Guildford
Edward Carpenter
by Beth Palmer
Edward Carpenter was born into a large family in Sussex in 1844. He was highly intelligent and widely-read and won various prizes during his time studying at Cambridge University. He was ordained in 1870 and worked as a curate for F. D. Maurice, a founder of Christian Socialism. He soon, however, found these duties to be incompatible with the kind of life he wanted to lead and relinquished orders in 1874. He would later come to a different kind of spirituality after reading the Bhagavad Gita and travelling in India.

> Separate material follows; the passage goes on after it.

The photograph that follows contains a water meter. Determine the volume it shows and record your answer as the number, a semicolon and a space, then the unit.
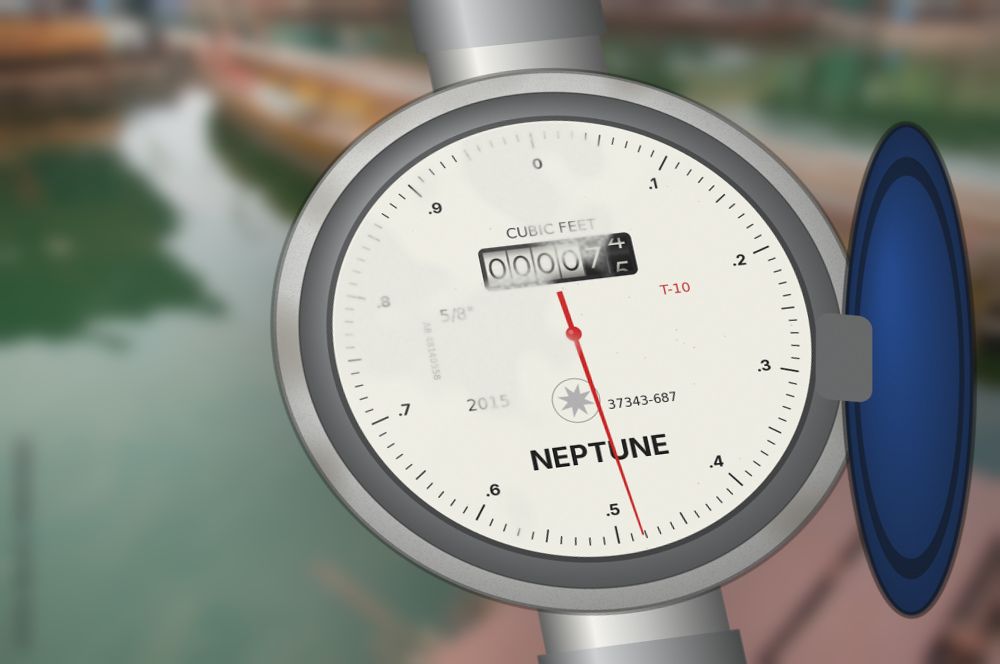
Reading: 74.48; ft³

Carpenter’s connection with nature and respect for the natural world was a strong principle in his life and he became a teetotal vegetarian who produced his own food in his market garden at Millthorpe in Derbyshire. Here he lived with George Merrill; their openly gay relationship was unusual for the late-Victorian period and the couple were a beacon of hope for many who felt repressed by legal and social restrictions on same-sex love. Here too, Carpenter wrote poetry, notably his Towards Democracy which looked towards a fairer, socialist future as well as pamphlets such as Civilisation: Its Cause and Cure (1889) and Sex-Love and Its Place in a Free Society (1894). The Intermediate Sex (1908) was a landmark publication in its open and positive discussion of same-sex desire. Many of Carpenter’s ideas about sexuality, gender equality, worker’s rights, pacificism and socialism acted as inspiration for those who came after him and despite his work falling out of print in the second half of the twentieth century Carpenter is now recognised as an important figure in LGBTQ+ and labour history. His life has been recorded in a biography by the feminist historian Sheila Rowbotham and has been fictionalised in the novel The New Life (2023) by Tom Crewe.
Carpenter and Merrill moved south to Guildford and found a home in Mountside Road in 1922. This location was close to several friends, including E. M. Forster who lived at Abinger. When Merrill died Carpenter sold up and moved the short distance to Josephs Road where he died in 1929. Carpenter is buried in the Mount Cemetery in Guildford in the same grave as his partner Merrill. Carpenter’s inscription on their tombstone reads:
Do not think too much of the dead husk of your friend or mourn too much over it, but bend your thoughts out towards the real soul or self which has escaped to reach it. For so surely you will cast a light of gladness upon his outward journey and contribute your part towards the building of that kingdom of love which links our earth to heaven.